I'm asking this because I feel I'm missing something fundamental.
By now most everyone knows that the MNIST images are 28X28 pixels. The keras documentation tells me this about Dense:
Input shape nD tensor with shape: (batch_size, ..., input_dim). The most common situation would be a 2D input with shape (batch_size, input_dim).
So a newbie like me would assume that the images could be fed to the model as a 28*28 matrix. Yet every tutorial I found goes through various gymasntics to convert the images to a single 784-long feature.
Sometimes by
num_pixels = X_train.shape[1] * X_train.shape[2]
model.add(Dense(num_pixels, input_dim=num_pixels, activation='...'))
or
num_pixels = np.prod(X_train.shape[1:])
model.add(Dense(512, activation='...', input_shape=(num_pixels,)))
or
model.add(Dense(units=10, input_dim=28*28, activation='...'))

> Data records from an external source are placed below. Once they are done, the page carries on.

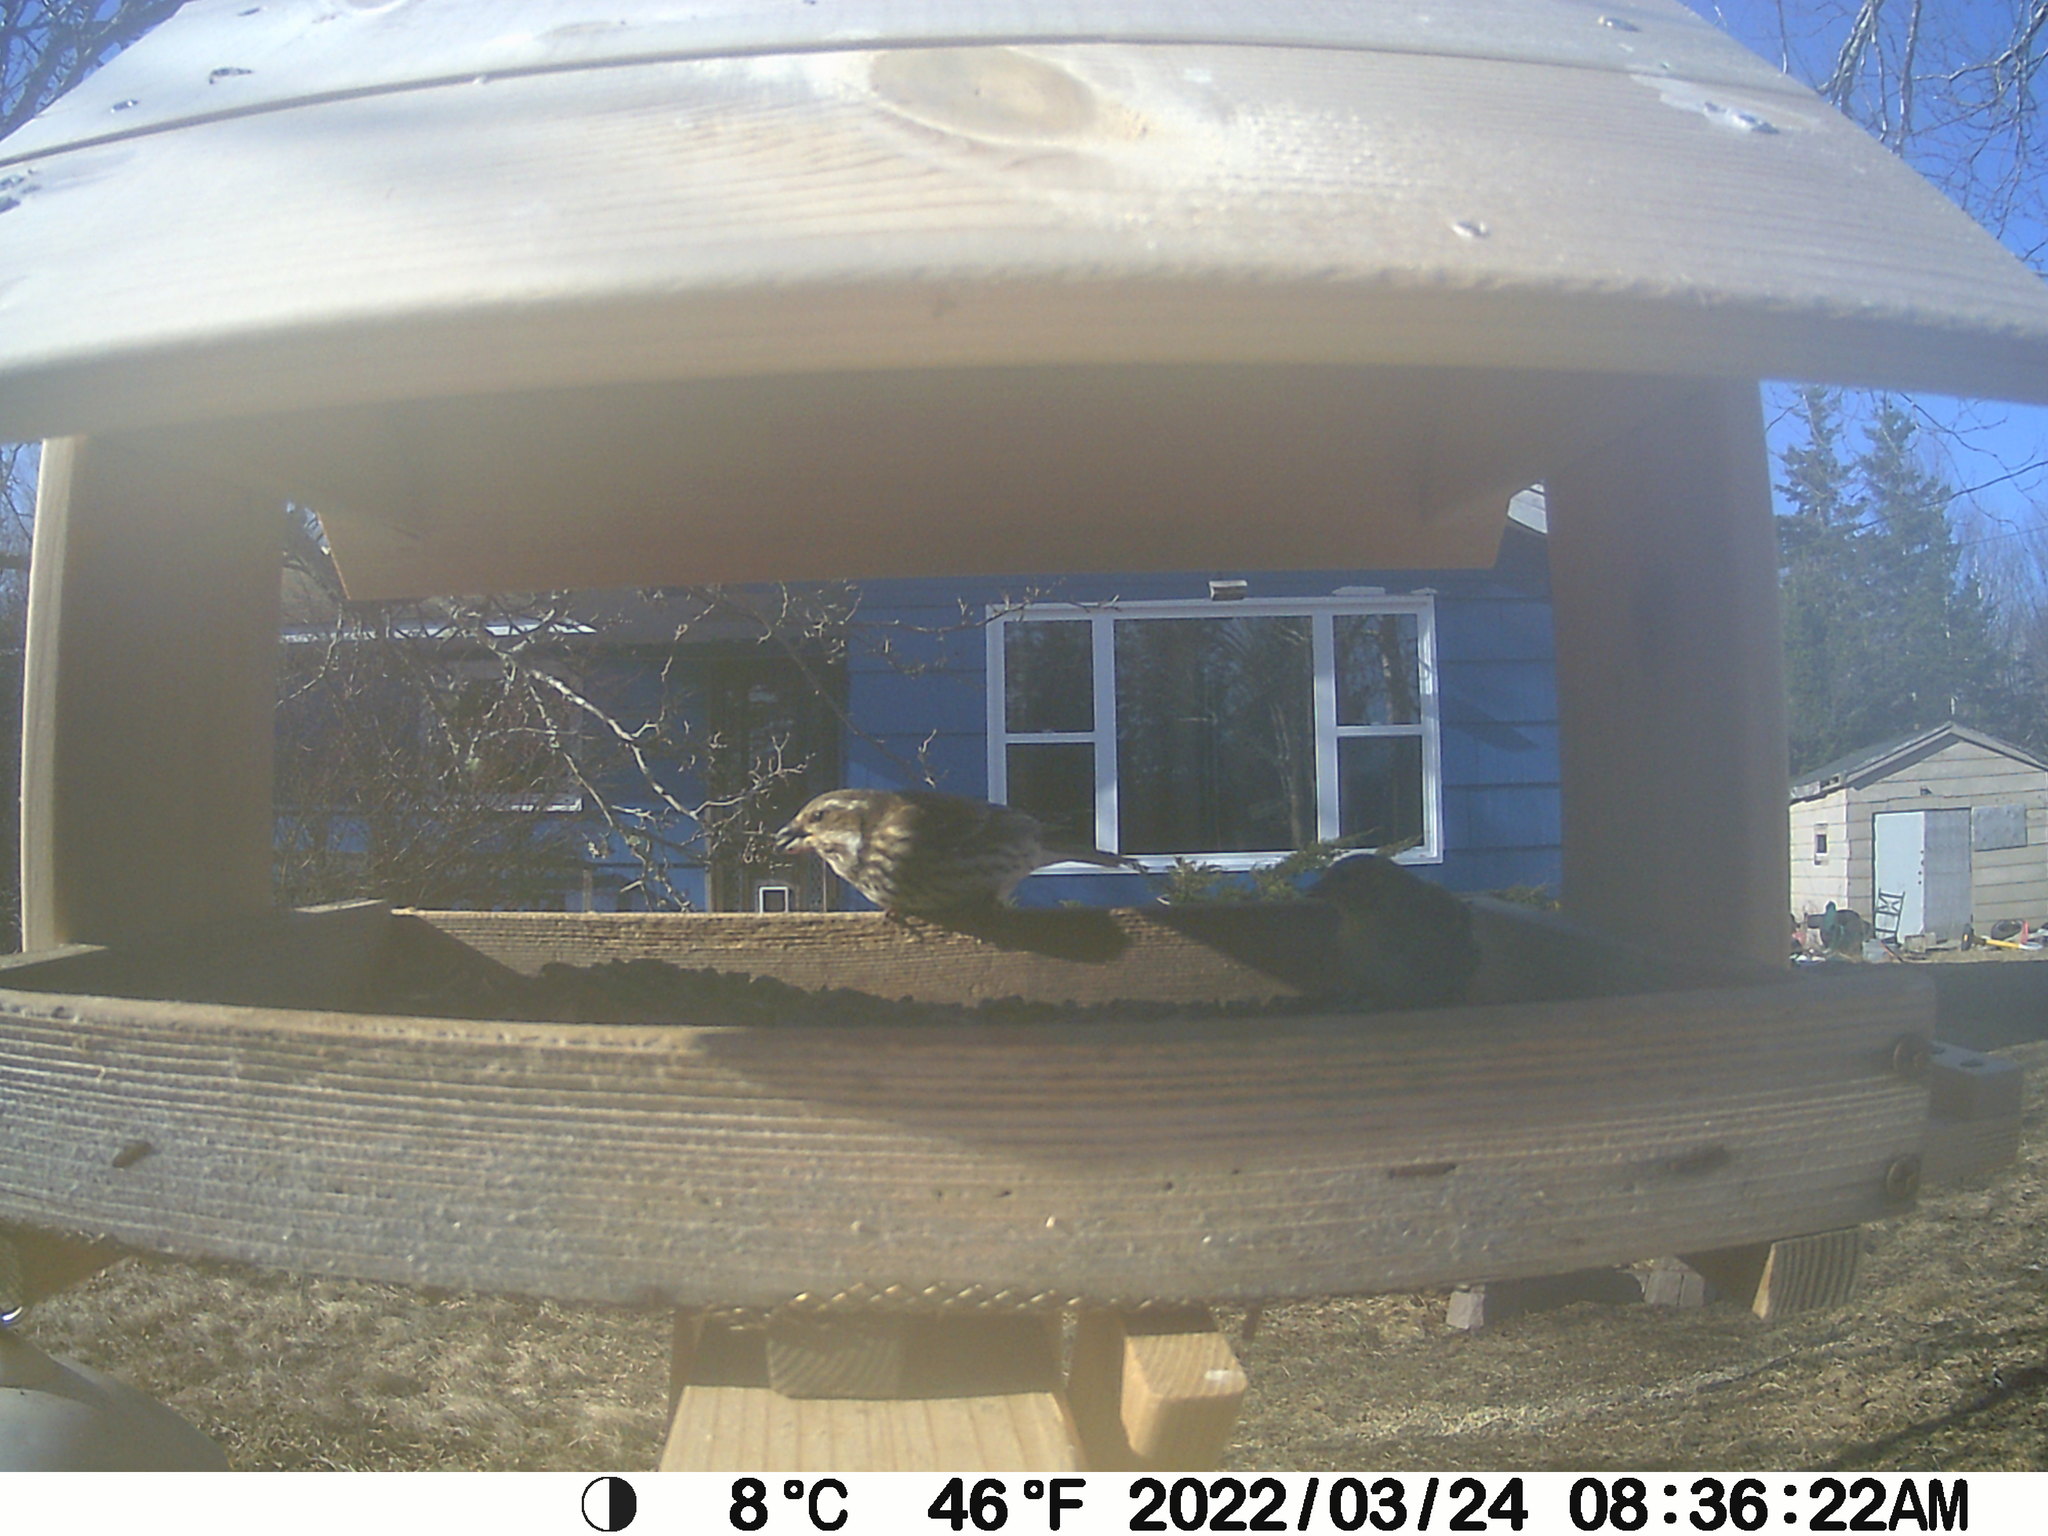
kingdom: Animalia
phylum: Chordata
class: Aves
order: Passeriformes
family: Fringillidae
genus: Haemorhous
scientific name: Haemorhous purpureus
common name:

history = model.fit(X_train.reshape((-1,28*28)), ...)
or even:
model = Sequential([Dense(32, input_shape=(784,)), ...),])
So my question is simply - why? Can't Dense just accept an image as-is or, if necessary, just process it "behind the scenes", as it were? And if, as I suspect, this processing has to be done, is any of these methods (or others) inherently preferable?